1) disciplines are techniques of assuring the ordering of human masses that elaborate tactics of power that operate economically and invisibly. These tactics aim to increase the docility and utility of all elements of the system. This corresponds to a population increase, and a rise in the numbers to be supervised. The development of a capitalist economy led to a situation where these techniques could be operated in diverse regimes.

2) the panoptic modality of power is not independent. The disciplines and panopticism are the reverse of a process by which rights are guaranteed. The Enlightenment, which invented the liberties, also invented the disciplines.

3) what is new in the eighteenth century is the combination of disciplinary techniques. This occurred within a development of other technologies. The eighteenth century invented the examination, just as the middle-ages invented the judicial inquisition; much of modern penal techniques reveal the penetration of the examination into the inquisition.

The extreme of ancien regime penality was the dismemberment of the convict's body: the ideal position of modern penality is the indefinite examination. It is no surprise that the cellular, observational prison is the modern penal instrument, or that prisons resemble factories, schools and hospitals.


In many ways, this is the heart of the book. For Foucault, the panopticon represents the way in which discipline and punishment work in modern society. It is a diagram of power in action because by looking at a plan of the panopticon, one realizes how the processes of observation and examination operate.

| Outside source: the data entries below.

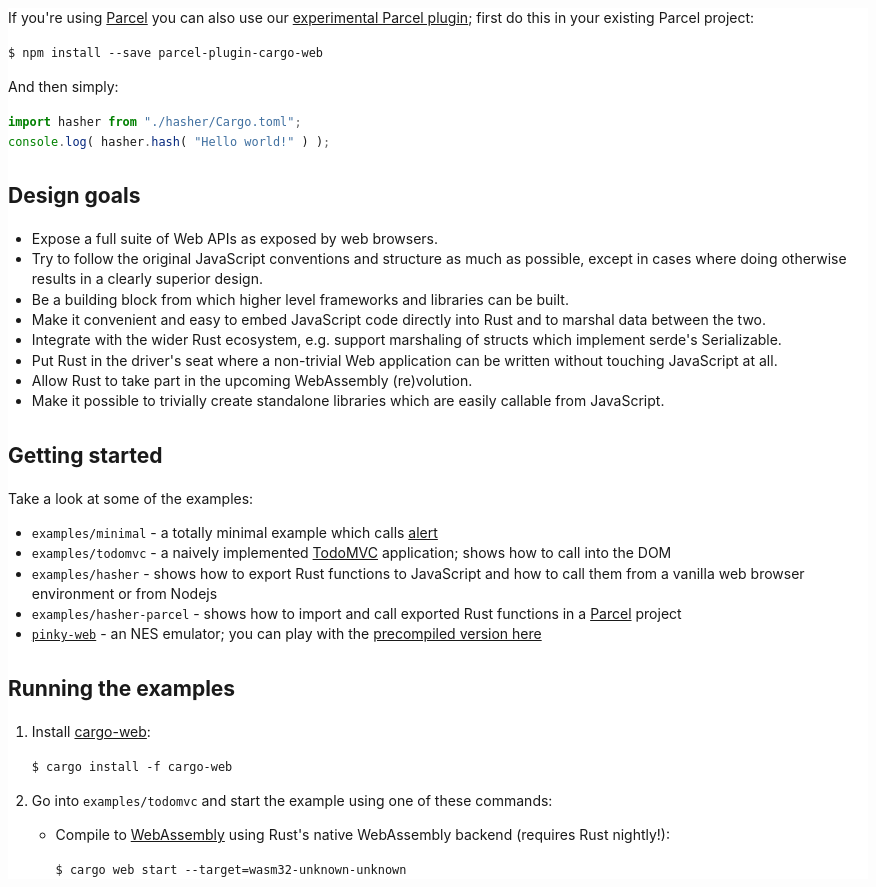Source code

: If you're using [Parcel] you can also use our [experimental Parcel plugin];
first do this in your existing Parcel project:

    $ npm install --save parcel-plugin-cargo-web

And then simply:

```js
import hasher from "./hasher/Cargo.toml";
console.log( hasher.hash( "Hello world!" ) );
```

[Parcel]: https://parceljs.org/
[experimental Parcel plugin]: https://github.com/koute/parcel-plugin-cargo-web

## Design goals

  * Expose a full suite of Web APIs as exposed by web browsers.
  * Try to follow the original JavaScript conventions and structure as much as possible,
    except in cases where doing otherwise results in a clearly superior design.
  * Be a building block from which higher level frameworks and libraries
    can be built.
  * Make it convenient and easy to embed JavaScript code directly into Rust
    and to marshal data between the two.
  * Integrate with the wider Rust ecosystem, e.g. support marshaling of structs
    which implement serde's Serializable.
  * Put Rust in the driver's seat where a non-trivial Web application can be
    written without touching JavaScript at all.
  * Allow Rust to take part in the upcoming WebAssembly (re)volution.
  * Make it possible to trivially create standalone libraries which are
    easily callable from JavaScript.

## Getting started

Take a look at some of the examples:

  * `examples/minimal` - a totally minimal example which calls [alert]
  * `examples/todomvc` - a naively implemented [TodoMVC] application; shows how to call into the DOM
  * `examples/hasher` - shows how to export Rust functions to JavaScript and how to call them from
                        a vanilla web browser environment or from Nodejs
  * `examples/hasher-parcel` - shows how to import and call exported Rust functions in a [Parcel] project
  * [`pinky-web`] - an NES emulator; you can play with the [precompiled version here](http://koute.github.io/pinky-web/)

[alert]: https://developer.mozilla.org/en-US/docs/Web/API/Window/alert
[TodoMVC]: http://todomvc.com/
[`pinky-web`]: https://github.com/koute/pinky/tree/master/pinky-web

## Running the examples

1. Install [cargo-web]:

       $ cargo install -f cargo-web

3. Go into `examples/todomvc` and start the example using one of these commands:

    * Compile to [WebAssembly] using Rust's native WebAssembly backend (requires Rust nightly!):

          $ cargo web start --target=wasm32-unknown-unknown


[serde]: https://serde.rs/
[cargo-web]: https://github.com/koute/cargo-web
[asm.js]: https://en.wikipedia.org/wiki/Asm.js
[WebAssembly]: https://en.wikipedia.org/wiki/WebAssembly
[Mozilla Developer Network]: https://developer.mozilla.org/en-US/
[CC-BY-SA, version 2.5]: https://developer.mozilla.org/en-US/docs/MDN/About#Copyrights_and_licenses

The panopticon is introduced through a contrast, a typical Foucault device (think of the contrast between the execution and the timetable). The plague is an interesting case, however. Firstly, Foucault examines a text about plague measures, rather than an account of an actual plague. To him, this is unimportant because texts and reality interact closely. One might ask why the plague acted as an image against which the mechanisms of discipline were defined. It was not because the plague represents a loss of order: the restoration of order was the aim of rituals such as the public execution. Rather, it was because when plague strikes, the boundaries of normal and abnormal are blurred. Anyone can become sick, and therefore abnormal; and what is abnormal is particularly dangerous in this case.

In focusing on the panopticon, Foucault adopts it as a symbol of his whole argument. The theory of discipline in which everyone is observed and analyzed is embodied in a building that makes these operations easy to perform. The panopticon develops out of the need for surveillance shown in the plague. Plague measures were needed to protect society: the panopticon allows power to operate efficiently. It is a functional, permanent structure. The transition from one to another represents the move to a society in which discipline is based on observation and examination. The disciplinary society is not necessarily one with a panopticon in every street: it is one where the state controls such methods of coercion and operates them throughout society. The development of a disciplinary society involves socio-economic factors, particularly population increase and economic development.

Foucault argues that more sophisticated societies offer greater opportunities for control and observation. This explains the reference to liberty and rights. Foucault assumes that modern society is based on the idea that all citizens are free and entitled to make certain demands on the state: this ideology developed in the eighteenth century, along with the techniques of control he describes. Foucault is not against such political ideals: he merely argues that they cannot be understood without the mechanisms that also control and examine the citizen. This examination spreads throughout society. Schools, factories, hospitals and prisons resemble each other, not just because they look similar, but because they examine pupils, workers, patients and prisoners, classify them as individuals and try to make them conform to the "norm." The fact that the modern citizen spends much of his life in at least some of these institutions reveals how far society has changed.